Les États-Unis ont déploré mardi 1592 décès supplémentaires liés au coronavirus en 24 heures, un lourd bilan journalier qui n’avait pas été atteint depuis deux mois et demi, selon les chiffres à 20 h 30 locales (0 h 30 GMT) de l’université Johns Hopkins.

Le pays a par ailleurs de nouveau recensé plus de 60 000 cas d’infection au coronavirus en une journée, après une légère baisse ces deux derniers jours.

Il faut remonter à la mi-mai pour trouver un bilan de décès sur 24 heures plus lourd que celui de mardi (1680 morts le 15 mai).

Le nombre total de cas de COVID-19 diagnostiqués aux États-Unis dépasse désormais les 4,34 millions, et le pays déplore plus de 149 000 morts depuis le début de la pandémie, ce qui en fait de loin le plus endeuillé au monde.

Après avoir connu une amélioration vers la fin du printemps, les États-Unis voient depuis fin juin l’épidémie repartir à la hausse, notamment dans le sud et l’ouest du pays.

Il y a deux semaines, les nouvelles infections diagnostiquées chaque 24 heures ont dépassé les 60 000 durant douze jours consécutifs (dont trois jours à plus de 70 000).

La Floride inquiète particulièrement. Avec 186 décès en un jour mardi, elle a dépassé les 6000 morts au total. Elle est désormais le deuxième État à recenser le plus de cas (plus de 440 000 au total), derrière la Californie.

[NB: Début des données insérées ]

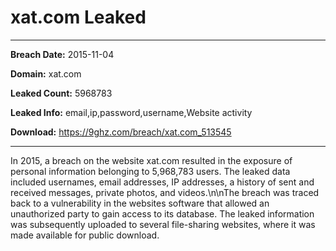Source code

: # xat.com Leaked

------------
**Breach Date:** 2015-11-04

**Domain:** xat.com

**Leaked Count:** 5968783

**Leaked Info:** email,ip,password,username,Website activity

**Download:** https://9ghz.com/breach/xat.com_513545

------------
In 2015, a breach on the website xat.com resulted in the exposure of personal information belonging to 5,968,783 users. The leaked data included usernames, email addresses, IP addresses, a history of sent and received messages, private photos, and videos.\n\nThe breach was traced back to a vulnerability in the websites software that allowed an unauthorized party to gain access to its database. The leaked information was subsequently uploaded to several file-sharing websites, where it was made available for public download.
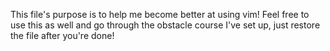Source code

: This file's purpose is to help me become better at using vim! Feel free to use this as well and go through the obstacle course I've set up, just restore the file after you're done!
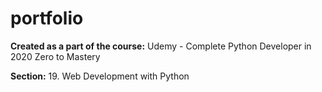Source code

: ﻿# portfolio

**Created as a part of the course:**
Udemy - Complete Python Developer in 2020 Zero to Mastery

**Section:**
19. Web Development with Python
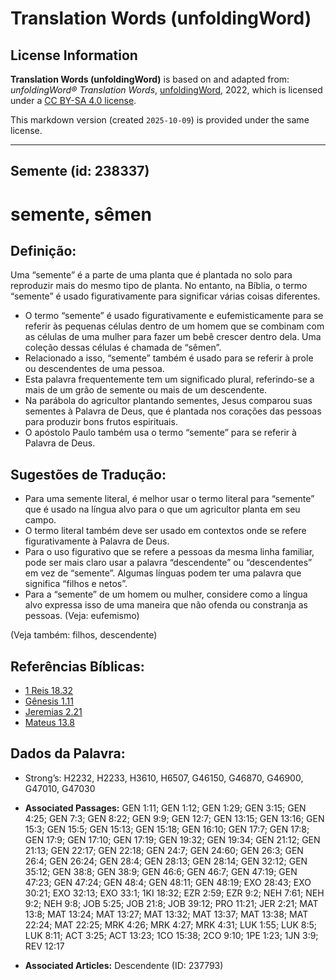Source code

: # Translation Words (unfoldingWord)

## License Information

**Translation Words (unfoldingWord)** is based on and adapted from: _unfoldingWord® Translation Words_, [unfoldingWord](https://unfoldingword.org/utw), 2022, which is licensed under a [CC BY-SA 4.0 license](https://creativecommons.org/licenses/by-sa/4.0/legalcode.en).

This markdown version (created `2025-10-09`) is provided under the same license.



--------------------------------

## Semente (id: 238337)

semente, sêmen
==============

Definição:
----------

Uma “semente” é a parte de uma planta que é plantada no solo para reproduzir mais do mesmo tipo de planta. No entanto, na Bíblia, o termo “semente” é usado figurativamente para significar várias coisas diferentes.

* O termo “semente” é usado figurativamente e eufemisticamente para se referir às pequenas células dentro de um homem que se combinam com as células de uma mulher para fazer um bebê crescer dentro dela. Uma coleção dessas células é chamada de “sêmen”.
* Relacionado a isso, “semente” também é usado para se referir à prole ou descendentes de uma pessoa.
* Esta palavra frequentemente tem um significado plural, referindo\-se a mais de um grão de semente ou mais de um descendente.
* Na parábola do agricultor plantando sementes, Jesus comparou suas sementes à Palavra de Deus, que é plantada nos corações das pessoas para produzir bons frutos espirituais.
* O apóstolo Paulo também usa o termo “semente” para se referir à Palavra de Deus.

Sugestões de Tradução:
----------------------

* Para uma semente literal, é melhor usar o termo literal para “semente” que é usado na língua alvo para o que um agricultor planta em seu campo.
* O termo literal também deve ser usado em contextos onde se refere figurativamente à Palavra de Deus.
* Para o uso figurativo que se refere a pessoas da mesma linha familiar, pode ser mais claro usar a palavra “descendente” ou “descendentes” em vez de “semente”. Algumas línguas podem ter uma palavra que significa “filhos e netos”.
* Para a “semente” de um homem ou mulher, considere como a língua alvo expressa isso de uma maneira que não ofenda ou constranja as pessoas. (Veja: eufemismo)

(Veja também: filhos, descendente)

Referências Bíblicas:
---------------------

* [1 Reis 18\.32](https://ref.ly/1Kgs18:32)
* [Gênesis 1\.11](https://ref.ly/Gen1:11)
* [Jeremias 2\.21](https://ref.ly/Jer2:21)
* [Mateus 13\.8](https://ref.ly/Matt13:8)

Dados da Palavra:
-----------------

* Strong’s: H2232, H2233, H3610, H6507, G46150, G46870, G46900, G47010, G47030

* **Associated Passages:** GEN 1:11; GEN 1:12; GEN 1:29; GEN 3:15; GEN 4:25; GEN 7:3; GEN 8:22; GEN 9:9; GEN 12:7; GEN 13:15; GEN 13:16; GEN 15:3; GEN 15:5; GEN 15:13; GEN 15:18; GEN 16:10; GEN 17:7; GEN 17:8; GEN 17:9; GEN 17:10; GEN 17:19; GEN 19:32; GEN 19:34; GEN 21:12; GEN 21:13; GEN 22:17; GEN 22:18; GEN 24:7; GEN 24:60; GEN 26:3; GEN 26:4; GEN 26:24; GEN 28:4; GEN 28:13; GEN 28:14; GEN 32:12; GEN 35:12; GEN 38:8; GEN 38:9; GEN 46:6; GEN 46:7; GEN 47:19; GEN 47:23; GEN 47:24; GEN 48:4; GEN 48:11; GEN 48:19; EXO 28:43; EXO 30:21; EXO 32:13; EXO 33:1; 1KI 18:32; EZR 2:59; EZR 9:2; NEH 7:61; NEH 9:2; NEH 9:8; JOB 5:25; JOB 21:8; JOB 39:12; PRO 11:21; JER 2:21; MAT 13:8; MAT 13:24; MAT 13:27; MAT 13:32; MAT 13:37; MAT 13:38; MAT 22:24; MAT 22:25; MRK 4:26; MRK 4:27; MRK 4:31; LUK 1:55; LUK 8:5; LUK 8:11; ACT 3:25; ACT 13:23; 1CO 15:38; 2CO 9:10; 1PE 1:23; 1JN 3:9; REV 12:17
* **Associated Articles:** Descendente (ID: 237793)

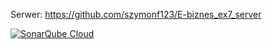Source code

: Serwer: https://github.com/szymonf123/E-biznes_ex7_server



[![SonarQube Cloud](https://sonarcloud.io/images/project_badges/sonarcloud-highlight.svg)](https://sonarcloud.io/summary/new_code?id=szymonf123_E-biznes_ex7_server)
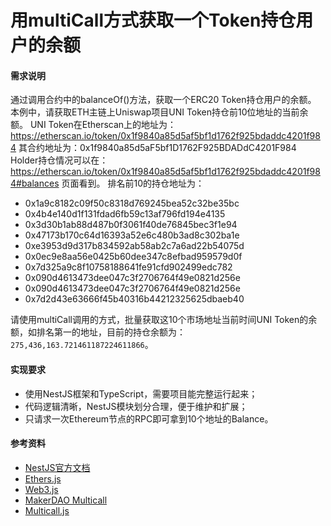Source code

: # 用multiCall方式获取一个Token持仓用户的余额

#### 需求说明
通过调用合约中的balanceOf()方法，获取一个ERC20 Token持仓用户的余额。
本例中，请获取ETH主链上Uniswap项目UNI Token持仓前10位地址的当前余额。
UNI Token在Etherscan上的地址为：https://etherscan.io/token/0x1f9840a85d5af5bf1d1762f925bdaddc4201f984
其合约地址为：0x1f9840a85d5aF5bf1D1762F925BDADdC4201F984
Holder持仓情况可以在：https://etherscan.io/token/0x1f9840a85d5af5bf1d1762f925bdaddc4201f984#balances 页面看到。
排名前10的持仓地址为：
- 0x1a9c8182c09f50c8318d769245bea52c32be35bc
- 0x4b4e140d1f131fdad6fb59c13af796fd194e4135
- 0x3d30b1ab88d487b0f3061f40de76845bec3f1e94
- 0x47173b170c64d16393a52e6c480b3ad8c302ba1e
- 0xe3953d9d317b834592ab58ab2c7a6ad22b54075d
- 0x0ec9e8aa56e0425b60dee347c8efbad959579d0f
- 0x7d325a9c8f10758188641fe91cfd902499edc782
- 0x090d4613473dee047c3f2706764f49e0821d256e
- 0x090d4613473dee047c3f2706764f49e0821d256e
- 0x7d2d43e63666f45b40316b44212325625dbaeb40

请使用multiCall调用的方式，批量获取这10个市场地址当前时间UNI Token的余额，如排名第一的地址，目前的持仓余额为：`275,436,163.721461187224611866`。

#### 实现要求
- 使用NestJS框架和TypeScript，需要项目能完整运行起来；
- 代码逻辑清晰，NestJS模块划分合理，便于维护和扩展；
- 只请求一次Ethereum节点的RPC即可拿到10个地址的Balance。

#### 参考资料
- [NestJS官方文档](https://docs.nestjs.com/)
- [Ethers.js](https://docs.ethers.io/v5/)
- [Web3.js](https://github.com/ChainSafe/web3.js)
- [MakerDAO Multicall](https://github.com/makerdao/multicall)
- [Multicall.js](https://github.com/makerdao/multicall.js)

Ces deux États ont dépassé le nombre d’infections détectées à New York, qui a longtemps été l’épicentre de l’épidémie américaine, mais où elle est désormais sous contrôle.

Face à l’explosion des nouvelles contaminations, les experts craignent que la courbe des morts ne suive la même trajectoire, avec retard, puisque le consensus scientifique est que la vague de décès suit de trois ou quatre semaines celle des infections.

Elle a déjà commencé à remonter. En fin de semaine dernière, le nombre de morts recensés avait dépassé la barre des 1000 décès quatre jours de suite, ce qui n’était pas arrivé depuis fin mai.

Ces niveaux ne sont toutefois pas encore équivalents à ceux enregistrés aux États-Unis fin avril, lorsqu’une bonne partie du pays était confinée et que la barre des 2000 décès journaliers était régulièrement franchie.